Der Wilde starrte ihn nun an, ohne indes zu antworten.

»Will der Ottawa meine Frage nicht beantworten? Vielleicht spricht er nicht die Sprache der Inglis?«

Er wiederholte seine Frage im Dialekte der Ottawas, von dem er einige Worte sprach, aber des jungen Gefangenen Augen wanderten nur von einem der Anwesenden zum andern, hafteten am längsten auf Athoree und richteten sich dann unter demselben trotzigen Schweigen wieder auf Johnson.

»Es ist vergeblich, ihn zu verhören,« sagte dieser, »wenn ein Indianer nicht sprechen will, bringt ihn keine Macht der Erde dazu.
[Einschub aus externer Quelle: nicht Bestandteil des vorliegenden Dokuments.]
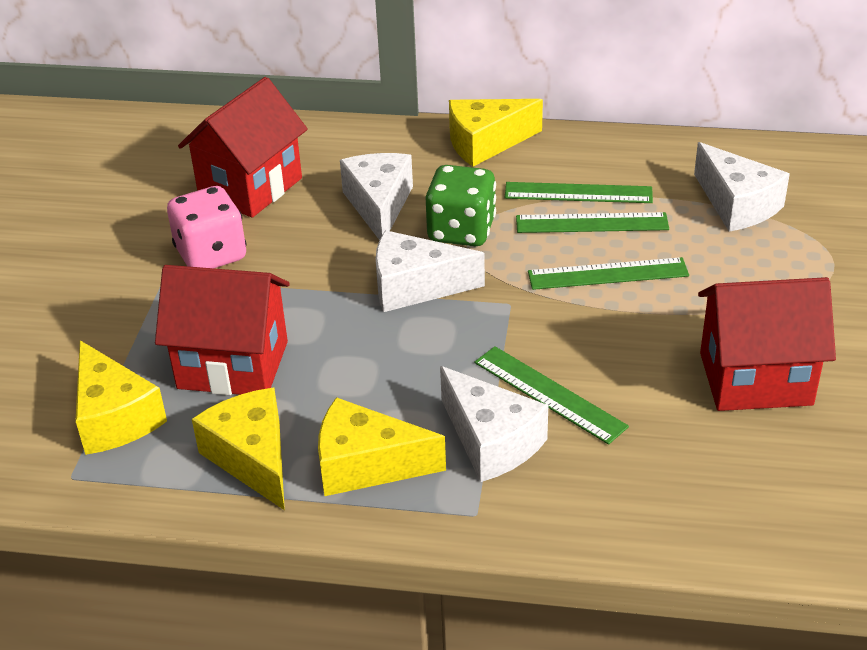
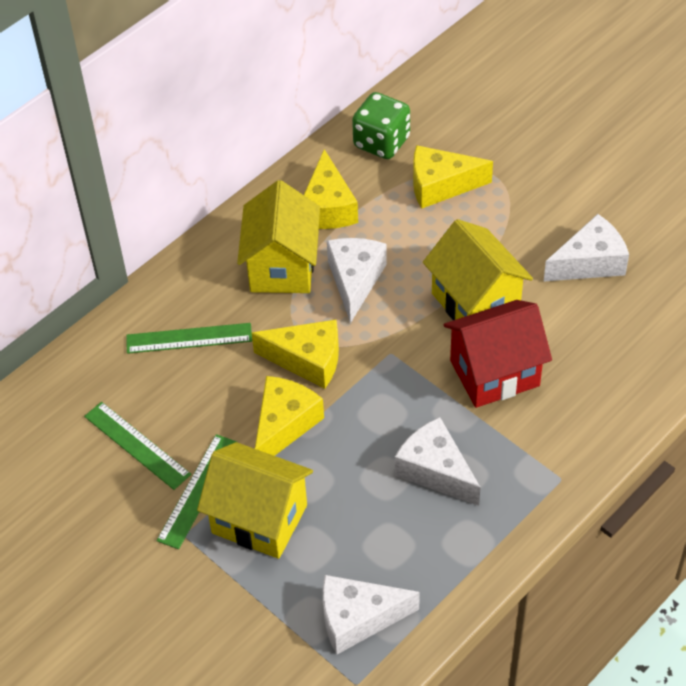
green ruler: 4 -> 3
pink dice: 1 -> 0
red house: 3 -> 1
yellow house: 0 -> 3

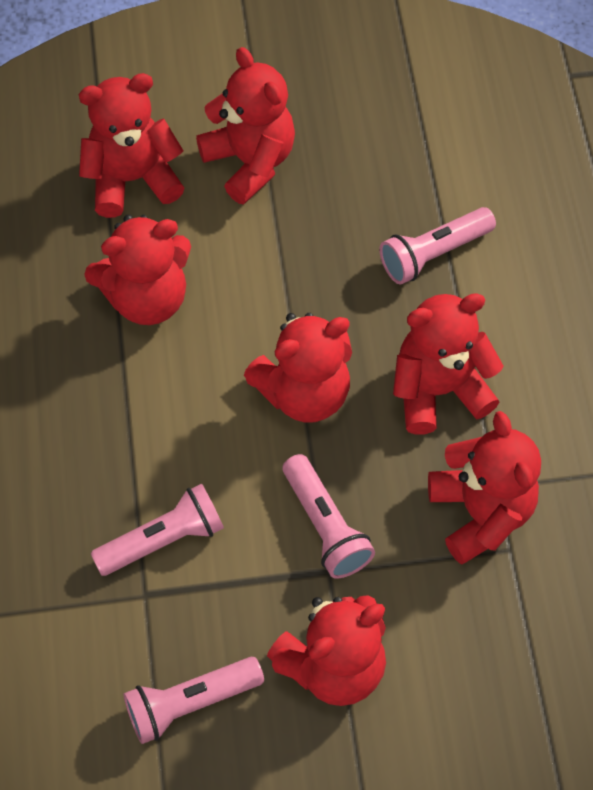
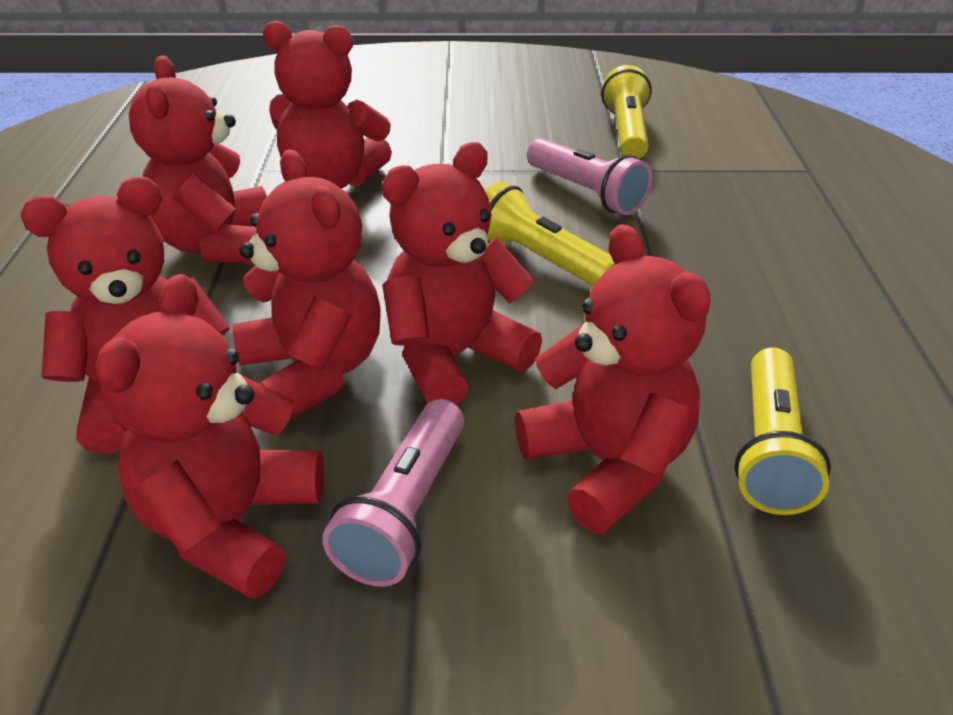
pink flashlight: 4 -> 2
yellow flashlight: 0 -> 3

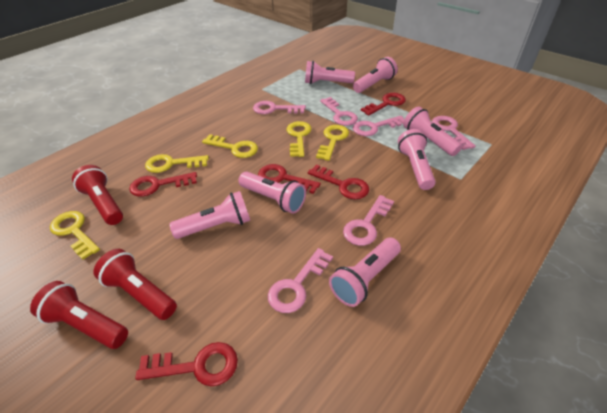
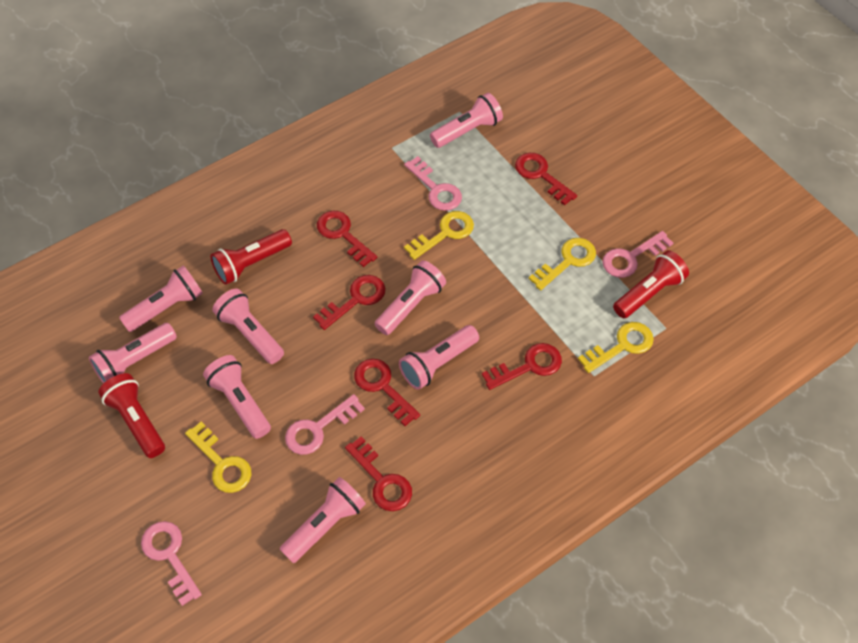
pink flashlight: 7 -> 8
pink key: 6 -> 4
red key: 5 -> 6
yellow key: 5 -> 4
Wir müssen den Burschen verwahren, vielleicht daß er morgen gefügiger ist.« Man nahm ihm Messer und Tomahawk, die er noch am Gürtel trug, die Büchse hatte er fallen lassen, als ihn Johnson niederwarf, lockerte seine Bande, die ihn wohl, ob er gleich keinen Schmerz verriet, arg belästigen mußten, so weit, daß dieser gemindert wurde, ohne die Sicherheit seiner Gefangenhaltung zu beeinträchtigen, und führte ihn in ein kleines Nebengemach, wo man ihn einschloß.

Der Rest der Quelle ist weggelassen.